The desert, fiery weather, and lack of rain do not bode well for people who rely on farming for their livelihood. Yet the people of Calipatria (and Imperial County) are used to working hard despite adversity. Country Singer Justin Moore says it all in his song “Small Town, USA” :
A lot of people called it prison when I was growin’ up
But these are my roots and this is what I love
Cause everybody knows me and I know them
And I believe that’s the way we were supposed to live…
…Around here we break our backs just to earn a buck
We never get ahead but we have enough
Calipatria, at most, is 10 square blocks; “downtown” is a mere two short ones. It comprises a post office, library, city hall, police/fire department, elementary/middle/high schools, a supermarket, a convenience store, two small restaurants and a doughnut shop, a laundromat, a liquor store, and not much else.
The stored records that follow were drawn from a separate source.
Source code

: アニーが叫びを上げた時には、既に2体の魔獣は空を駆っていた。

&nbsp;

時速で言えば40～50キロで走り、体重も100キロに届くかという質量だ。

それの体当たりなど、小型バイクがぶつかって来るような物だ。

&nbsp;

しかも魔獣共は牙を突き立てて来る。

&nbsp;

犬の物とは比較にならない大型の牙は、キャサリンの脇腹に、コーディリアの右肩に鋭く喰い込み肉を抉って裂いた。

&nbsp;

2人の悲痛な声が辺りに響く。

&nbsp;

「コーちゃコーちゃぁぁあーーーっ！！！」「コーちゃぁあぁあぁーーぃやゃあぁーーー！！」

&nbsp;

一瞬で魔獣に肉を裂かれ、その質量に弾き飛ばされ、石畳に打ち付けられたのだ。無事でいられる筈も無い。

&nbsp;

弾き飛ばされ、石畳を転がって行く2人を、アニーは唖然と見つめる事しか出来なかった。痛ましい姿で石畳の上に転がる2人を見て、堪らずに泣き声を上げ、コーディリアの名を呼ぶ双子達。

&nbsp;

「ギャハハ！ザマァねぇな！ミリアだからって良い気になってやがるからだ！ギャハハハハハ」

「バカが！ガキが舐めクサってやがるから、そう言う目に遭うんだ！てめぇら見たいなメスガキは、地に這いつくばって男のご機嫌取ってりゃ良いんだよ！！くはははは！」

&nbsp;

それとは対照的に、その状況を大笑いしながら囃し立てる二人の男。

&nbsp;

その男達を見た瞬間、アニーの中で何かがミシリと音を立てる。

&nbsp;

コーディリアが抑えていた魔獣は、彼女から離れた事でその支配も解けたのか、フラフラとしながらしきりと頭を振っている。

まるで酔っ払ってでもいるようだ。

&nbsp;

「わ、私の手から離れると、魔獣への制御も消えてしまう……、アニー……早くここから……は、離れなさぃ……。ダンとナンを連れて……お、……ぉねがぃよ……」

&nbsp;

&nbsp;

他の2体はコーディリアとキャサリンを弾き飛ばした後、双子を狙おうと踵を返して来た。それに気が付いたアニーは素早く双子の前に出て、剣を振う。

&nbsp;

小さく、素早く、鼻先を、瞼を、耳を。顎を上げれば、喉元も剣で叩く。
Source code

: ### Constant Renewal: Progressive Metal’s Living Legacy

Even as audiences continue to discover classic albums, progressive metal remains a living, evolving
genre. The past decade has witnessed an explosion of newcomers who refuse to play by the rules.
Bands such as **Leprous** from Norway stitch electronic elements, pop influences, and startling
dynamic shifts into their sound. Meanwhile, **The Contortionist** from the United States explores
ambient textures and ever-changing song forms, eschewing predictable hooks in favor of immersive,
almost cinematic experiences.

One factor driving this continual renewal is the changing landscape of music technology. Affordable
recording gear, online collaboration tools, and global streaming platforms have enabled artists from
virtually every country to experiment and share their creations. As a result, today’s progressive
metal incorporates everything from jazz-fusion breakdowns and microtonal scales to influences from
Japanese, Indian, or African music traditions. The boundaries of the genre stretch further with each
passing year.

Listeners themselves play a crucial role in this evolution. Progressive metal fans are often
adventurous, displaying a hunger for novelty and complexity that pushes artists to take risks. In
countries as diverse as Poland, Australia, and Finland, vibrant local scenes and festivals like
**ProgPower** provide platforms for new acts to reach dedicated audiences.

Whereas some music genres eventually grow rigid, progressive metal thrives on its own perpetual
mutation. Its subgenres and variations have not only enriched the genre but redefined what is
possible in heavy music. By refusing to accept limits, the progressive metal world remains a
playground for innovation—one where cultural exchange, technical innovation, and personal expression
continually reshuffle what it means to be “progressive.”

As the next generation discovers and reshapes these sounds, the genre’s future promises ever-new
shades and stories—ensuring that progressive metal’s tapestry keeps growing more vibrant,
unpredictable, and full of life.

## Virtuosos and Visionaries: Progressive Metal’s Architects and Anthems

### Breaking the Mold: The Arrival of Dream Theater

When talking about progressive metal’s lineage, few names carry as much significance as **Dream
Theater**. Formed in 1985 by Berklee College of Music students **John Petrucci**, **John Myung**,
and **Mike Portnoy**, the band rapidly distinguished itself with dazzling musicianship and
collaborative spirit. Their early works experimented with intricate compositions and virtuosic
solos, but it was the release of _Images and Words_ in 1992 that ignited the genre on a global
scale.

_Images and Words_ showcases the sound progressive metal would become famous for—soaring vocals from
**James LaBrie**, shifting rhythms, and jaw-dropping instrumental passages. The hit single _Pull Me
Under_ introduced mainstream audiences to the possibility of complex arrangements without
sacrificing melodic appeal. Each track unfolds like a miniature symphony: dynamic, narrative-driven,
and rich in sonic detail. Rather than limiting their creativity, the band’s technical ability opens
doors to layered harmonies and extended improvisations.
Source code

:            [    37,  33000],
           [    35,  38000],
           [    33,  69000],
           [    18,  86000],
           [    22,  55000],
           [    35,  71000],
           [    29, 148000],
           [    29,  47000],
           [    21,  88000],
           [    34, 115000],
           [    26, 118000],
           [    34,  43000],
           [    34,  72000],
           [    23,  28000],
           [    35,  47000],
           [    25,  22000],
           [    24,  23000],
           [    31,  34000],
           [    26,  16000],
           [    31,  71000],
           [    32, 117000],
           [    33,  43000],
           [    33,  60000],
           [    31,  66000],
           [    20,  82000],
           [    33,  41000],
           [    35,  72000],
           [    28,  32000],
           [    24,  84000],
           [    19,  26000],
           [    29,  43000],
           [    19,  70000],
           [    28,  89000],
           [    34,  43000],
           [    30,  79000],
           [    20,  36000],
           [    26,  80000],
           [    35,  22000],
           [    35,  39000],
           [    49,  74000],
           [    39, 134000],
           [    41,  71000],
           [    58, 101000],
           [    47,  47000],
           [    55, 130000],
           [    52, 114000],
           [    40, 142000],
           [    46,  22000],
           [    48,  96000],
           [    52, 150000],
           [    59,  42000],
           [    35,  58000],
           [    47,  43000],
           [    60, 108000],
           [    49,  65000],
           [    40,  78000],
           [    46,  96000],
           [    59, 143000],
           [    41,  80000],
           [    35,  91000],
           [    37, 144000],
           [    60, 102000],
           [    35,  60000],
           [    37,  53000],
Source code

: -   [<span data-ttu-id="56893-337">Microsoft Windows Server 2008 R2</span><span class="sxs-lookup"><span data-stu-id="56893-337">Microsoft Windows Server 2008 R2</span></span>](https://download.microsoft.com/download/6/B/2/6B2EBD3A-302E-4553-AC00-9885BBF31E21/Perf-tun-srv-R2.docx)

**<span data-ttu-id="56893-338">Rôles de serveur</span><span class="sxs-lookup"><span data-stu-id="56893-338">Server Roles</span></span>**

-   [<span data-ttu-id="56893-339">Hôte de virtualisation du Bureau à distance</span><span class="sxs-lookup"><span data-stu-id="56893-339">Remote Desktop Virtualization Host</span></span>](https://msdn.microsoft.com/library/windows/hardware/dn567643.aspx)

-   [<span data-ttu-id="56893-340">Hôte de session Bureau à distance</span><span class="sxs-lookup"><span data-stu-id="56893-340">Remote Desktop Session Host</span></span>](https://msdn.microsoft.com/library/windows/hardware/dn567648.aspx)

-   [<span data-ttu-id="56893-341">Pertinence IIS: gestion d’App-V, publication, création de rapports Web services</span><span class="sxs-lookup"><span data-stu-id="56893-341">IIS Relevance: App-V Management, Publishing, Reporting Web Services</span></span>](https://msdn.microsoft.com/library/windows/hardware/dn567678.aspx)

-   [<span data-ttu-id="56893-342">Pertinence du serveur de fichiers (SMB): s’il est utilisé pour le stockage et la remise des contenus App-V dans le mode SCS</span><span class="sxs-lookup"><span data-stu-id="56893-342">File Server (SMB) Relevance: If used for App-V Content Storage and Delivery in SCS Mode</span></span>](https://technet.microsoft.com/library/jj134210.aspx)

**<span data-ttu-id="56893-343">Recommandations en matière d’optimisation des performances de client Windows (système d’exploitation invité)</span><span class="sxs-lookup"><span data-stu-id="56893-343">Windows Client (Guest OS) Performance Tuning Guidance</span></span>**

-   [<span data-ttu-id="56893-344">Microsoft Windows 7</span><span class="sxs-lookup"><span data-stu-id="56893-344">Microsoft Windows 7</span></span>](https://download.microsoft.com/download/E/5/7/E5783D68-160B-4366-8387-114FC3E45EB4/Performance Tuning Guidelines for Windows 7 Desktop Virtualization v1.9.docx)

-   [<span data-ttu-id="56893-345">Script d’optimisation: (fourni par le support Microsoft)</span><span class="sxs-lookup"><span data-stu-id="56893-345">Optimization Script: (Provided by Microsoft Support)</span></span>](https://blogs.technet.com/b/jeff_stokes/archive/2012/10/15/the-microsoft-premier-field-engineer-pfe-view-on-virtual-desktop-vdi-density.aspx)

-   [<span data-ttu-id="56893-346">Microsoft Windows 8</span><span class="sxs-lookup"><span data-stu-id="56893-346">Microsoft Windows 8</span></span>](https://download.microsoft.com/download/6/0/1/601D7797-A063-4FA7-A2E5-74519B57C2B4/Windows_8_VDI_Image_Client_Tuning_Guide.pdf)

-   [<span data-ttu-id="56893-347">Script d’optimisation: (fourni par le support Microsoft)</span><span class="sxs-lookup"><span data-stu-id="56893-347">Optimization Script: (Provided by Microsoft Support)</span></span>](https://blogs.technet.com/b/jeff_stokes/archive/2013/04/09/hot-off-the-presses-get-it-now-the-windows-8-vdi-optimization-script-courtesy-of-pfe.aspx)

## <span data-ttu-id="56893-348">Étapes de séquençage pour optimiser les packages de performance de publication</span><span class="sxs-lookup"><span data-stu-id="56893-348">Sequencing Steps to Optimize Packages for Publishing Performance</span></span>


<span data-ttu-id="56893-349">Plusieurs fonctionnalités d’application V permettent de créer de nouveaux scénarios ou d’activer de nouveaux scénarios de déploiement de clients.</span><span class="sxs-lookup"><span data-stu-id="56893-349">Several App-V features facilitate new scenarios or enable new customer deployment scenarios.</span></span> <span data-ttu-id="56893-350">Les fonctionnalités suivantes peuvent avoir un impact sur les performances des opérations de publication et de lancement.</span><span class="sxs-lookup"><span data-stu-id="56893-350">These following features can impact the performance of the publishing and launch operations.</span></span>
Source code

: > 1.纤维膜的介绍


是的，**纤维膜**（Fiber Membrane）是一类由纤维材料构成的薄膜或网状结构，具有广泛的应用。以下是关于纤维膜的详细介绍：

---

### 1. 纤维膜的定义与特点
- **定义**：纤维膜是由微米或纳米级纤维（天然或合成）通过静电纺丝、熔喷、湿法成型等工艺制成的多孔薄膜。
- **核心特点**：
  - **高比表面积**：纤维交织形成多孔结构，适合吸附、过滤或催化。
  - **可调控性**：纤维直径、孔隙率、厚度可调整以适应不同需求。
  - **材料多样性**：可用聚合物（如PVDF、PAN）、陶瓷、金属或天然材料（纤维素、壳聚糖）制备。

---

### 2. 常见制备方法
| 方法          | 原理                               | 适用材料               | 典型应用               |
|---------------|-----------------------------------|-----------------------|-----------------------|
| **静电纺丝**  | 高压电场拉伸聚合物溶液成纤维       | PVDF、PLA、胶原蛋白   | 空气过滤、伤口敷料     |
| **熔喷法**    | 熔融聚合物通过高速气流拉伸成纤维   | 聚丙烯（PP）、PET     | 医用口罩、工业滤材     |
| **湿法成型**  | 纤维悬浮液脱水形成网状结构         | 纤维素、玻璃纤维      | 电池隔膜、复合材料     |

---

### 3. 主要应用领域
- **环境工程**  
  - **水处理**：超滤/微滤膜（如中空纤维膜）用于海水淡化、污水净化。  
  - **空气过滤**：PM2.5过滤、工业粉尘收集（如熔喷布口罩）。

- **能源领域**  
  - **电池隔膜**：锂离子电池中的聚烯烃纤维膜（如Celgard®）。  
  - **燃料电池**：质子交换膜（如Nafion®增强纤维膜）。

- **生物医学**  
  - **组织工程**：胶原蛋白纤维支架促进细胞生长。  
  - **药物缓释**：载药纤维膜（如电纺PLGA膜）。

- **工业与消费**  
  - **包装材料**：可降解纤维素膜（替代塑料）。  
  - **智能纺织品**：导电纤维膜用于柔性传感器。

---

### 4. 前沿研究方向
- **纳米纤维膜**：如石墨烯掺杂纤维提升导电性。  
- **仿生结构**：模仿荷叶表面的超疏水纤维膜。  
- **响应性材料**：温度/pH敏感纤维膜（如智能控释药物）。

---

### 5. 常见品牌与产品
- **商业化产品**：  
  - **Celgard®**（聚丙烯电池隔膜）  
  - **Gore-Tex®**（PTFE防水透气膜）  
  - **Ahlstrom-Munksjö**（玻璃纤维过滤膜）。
There are three churches. The inn is at the end of town (most visitors to Calipatria are family members or friends of those in the prison at the edge of the city). If residents need to shop they travel to nearby Brawley. Children attend school during the week, adults work. The streets of Calipatria were desolate on both weekdays and weekend. Possibly the time of year had had something to do with this: temperatures were over 100F. No matter, there is little in the way of amenities, thus there’s nothing to do but stay indoors, behind closed blinds that keep out the searing heat and bright sun. I saw only a few residents hanging out in the shade of their yards. Even the park was deserted. This left Calipatria silent – aurally and visually.
At first glance, Calipatria appears an ordinary, homogeneous, suburban terrain. Some homes are dilapidated and protected by dogs and chain link fences – the people who live inside have precious little. However, just as many of the humble homes I saw are obviously lovingly maintained. It was the everyday things, the small moments, the details of this place that first struck me and the details that I sought out: tilted telephone poles mirroring palm trees, neat lawns and fences, debris, rusted vintage automobiles, a lone person in the landscape. The sprinkling of people I spoke with grew up in or near Calipatria and chose to stay; each one was fiercely proud of place. Perhaps this is, in part, what had captivated me about the setting of this city, and which I, in turn, tried to capture in photos.
For three days I walked quietly up and down the streets, trying to immerse myself in and find the beauty of the City of Calipatria – 184 feet below sea level. It was another opportunity to learn to be true to myself and my voice, which my workshops with both Gerd and Ernesto had supported. Through all of this, I have figured out that I do not have an interest in telling narratives. Instead, I prefer to create images that hint at memory, emotion, or understanding.